### Required work
The data below should be restated word for word, with every picture omitted.

[Extracted data entries]
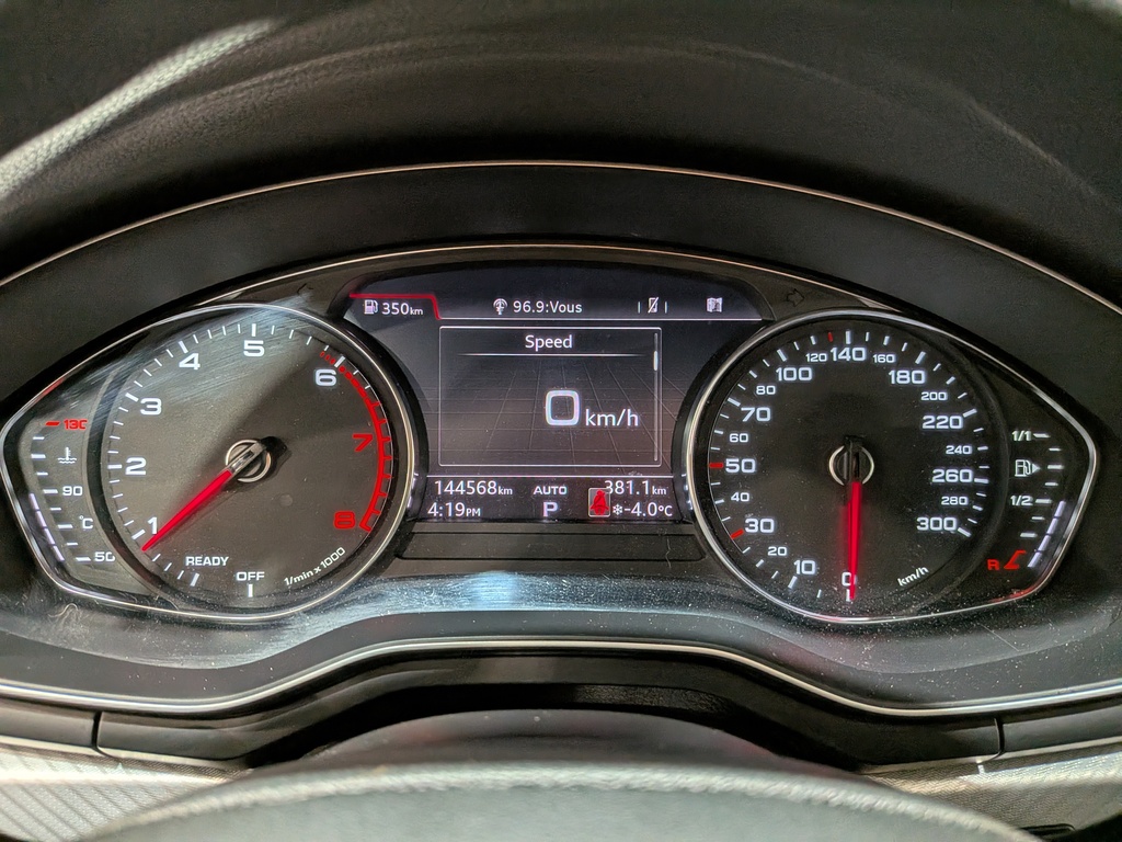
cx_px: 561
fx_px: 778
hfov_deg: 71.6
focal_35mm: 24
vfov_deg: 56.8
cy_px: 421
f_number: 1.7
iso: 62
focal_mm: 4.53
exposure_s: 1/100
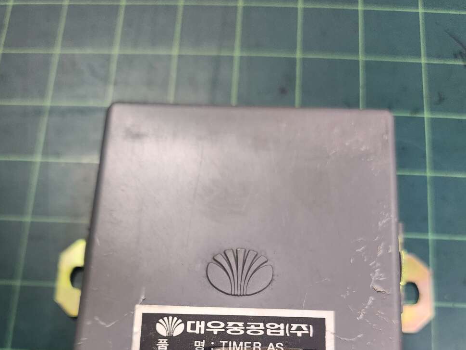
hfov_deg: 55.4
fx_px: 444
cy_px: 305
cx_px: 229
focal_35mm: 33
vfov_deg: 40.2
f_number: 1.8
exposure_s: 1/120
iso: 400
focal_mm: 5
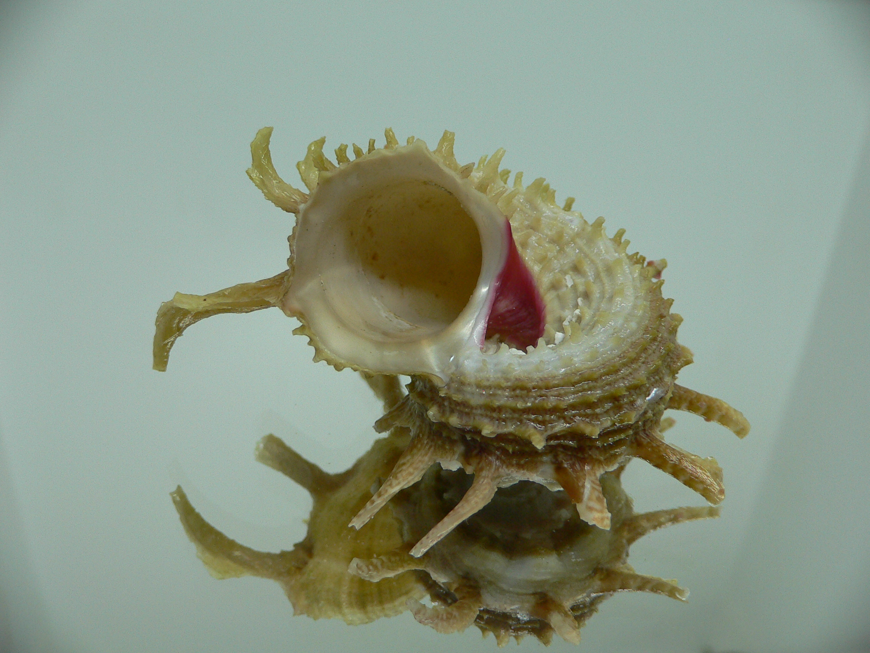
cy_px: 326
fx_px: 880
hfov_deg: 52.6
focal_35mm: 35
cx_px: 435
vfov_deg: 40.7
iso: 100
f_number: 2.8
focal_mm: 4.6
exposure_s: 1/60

### Solved problem
cx_px: 561
fx_px: 778
hfov_deg: 71.6
focal_35mm: 24
vfov_deg: 56.8
cy_px: 421
f_number: 1.7
iso: 62
focal_mm: 4.53
exposure_s: 1/100
hfov_deg: 55.4
fx_px: 444
cy_px: 305
cx_px: 229
focal_35mm: 33
vfov_deg: 40.2
f_number: 1.8
exposure_s: 1/120
iso: 400
focal_mm: 5
cy_px: 326
fx_px: 880
hfov_deg: 52.6
focal_35mm: 35
cx_px: 435
vfov_deg: 40.7
iso: 100
f_number: 2.8
focal_mm: 4.6
exposure_s: 1/60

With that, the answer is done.